Senate Majority Leader Mitch McConnell has created a "manufactured crisis" over the expiring provisions of the Patriot Act, said Senate Minority Leader Harry Reid,
The Hill reports.
Reid blamed McConnell, not Kentucky Sen. Rand Paul, for the
expiration of the Patriot Act Sunday night even though Paul delayed the vote causing the law to lapse.
"It is clear that the majority leader simply didn't have a plan," Reid said in comments on the Senate floor Sunday, according to The Hill.
"I disagree with the junior senator from Kentucky, but we're not in the mess today because of the junior senator from Kentucky," Reid said, referring to Paul. "We are in the mess we are in today because of the majority leader."
McConnell wanted to pass a "clean" extension of the Patriot Act provisions. Now with the Patriot Act having lapsed, Senate Republicans look set to back the House's USA Freedom Act, which would require the NSA to request phone records from private companies, even though they voted the House bill down last week.
McConnell signaled his support for it Sunday night, a reversal from his earlier opposition to it.

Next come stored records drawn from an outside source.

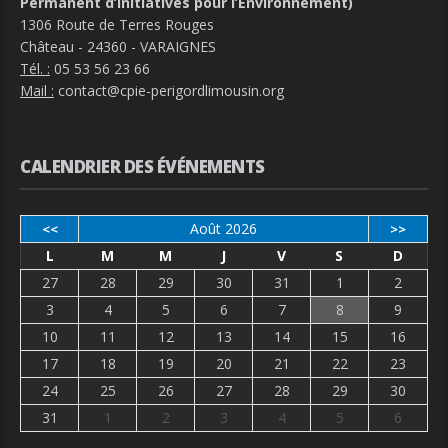
Permanent d’Initiatives pour l’Environnement)
1306 Route de Terres Rouges
Château - 24360 - VARAIGNES
Tél. :
05 53 56 23 66
Mail :
contact@cpie-perigordlimousin.org
CALENDRIER DES ÉVÉNEMENTS
Août 2026
<<
>>
L
M
M
J
V
S
D
27
28
29
30
31
1
2
3
4
5
6
7
8
9
10
11
12
13
14
15
16
17
18
19
20
21
22
23
24
25
26
27
28
29
30
31
1
2
3
4
5
6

"It's not ideal but, along with votes on some modest amendments that attempt to ensure the program can actually work as promised, it's now the only realistic way forward," McConnell said, according to
the Associated Press.
The Senate then voted 77-17 to move ahead on the USA Freedom Act.
The prospect is something Reid, and the White House, support.
"There is a way out: Pass the USA Freedom Act, which the House overwhelmingly passed with 338 votes on a totally bipartisan basis," Reid said, according to The Hill. "All we need is a few more Republican senators to vote with Democrats and the bill will pass."